Dangerous drivers will just drive older cars that can’t be retrofitted.
Leadfoots will have a fun time finding a pre OBDII car. A lot of those are gone thanks to the ravages of time, weather, cash for clunkers and collectors. That’s if OBDII is even needed at all.
Without the governor, your driveshaft would explode. That’s why trucks have lower top speeds than (even equivalently RWD) cars – because the shaft needs to be of a certain thickness and weight to be able to handle the forces that are likely to be put upon it. A truck’s driveshaft has to be able to handle up to it’s GWVR/tow rating, which is not small. But the larger, weightier driveshaft becomes a bomb over a certain rotational speed, because of centrifugal force (I know it’s only an apparent force and not a real one, but it’s also the most readily understood descriptor.)
You know, the driveshaft hadn’t even crossed my mind! I just chalked it up to the rationale that a 7000lb, 4WD truck has no right to go that fast.
If it was FWD/RWD with a rear transaxle (so that the torque/speed transmitted through the shaft was much lower due to the multiplier/divider being after the shaft), it could easily go faster – up until it became aero limited. Remember, Bentleys and Rollses are both really quite heavy and still capable of very high speeds.
I would settle for a speedometer than can be properly recalibrated for different tire diameters. I drive an ancient second-gen Scion xB that was designed to run stock on 55s, but I replaced them with 65s for a softer ride.Unfortunately, that makes the speedometer read a few MPH low at highway speeds, and the mechanics don’t seem to be able to recalibrate it.

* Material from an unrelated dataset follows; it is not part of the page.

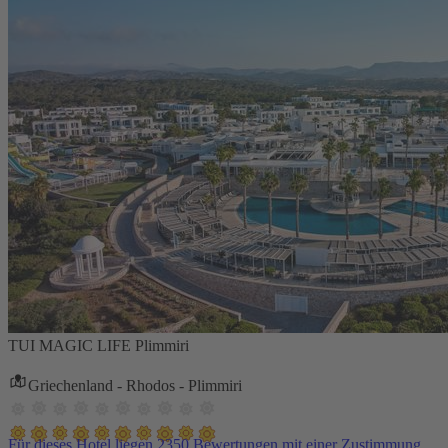
TUI MAGIC LIFE Plimmiri
Griechenland - Rhodos - Plimmiri
Für dieses Hotel liegen 2350 Bewertungen mit einer Zustimmung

> That Camry has 100MPH dead top center which is hardly a “typical operation speed” for a refrigerator-white urban-based rental car.
Ahem, this precisely the typical operation speed for Refrigerator-class rentals.
I stand corrected
I generally own cars that can actually use most of the speedometer, even if I have to be redlining the engine down a hill to get there (looking at you, 95 525i).
Same here. My ’98 Jeep XJ reads up to 120 and will hit about 115, although I value my life too much to get it up there these days!
Just do a horizontal ribbon with the needle moving to the right in a continuum, it can be whatever length is needed to fit the design of the dashboard and no worry over symmetry
We could actually do a band wide enough that 130 or so would be near the center of the dash, or close to the passenger, so they can see and tell you to slow the hell down.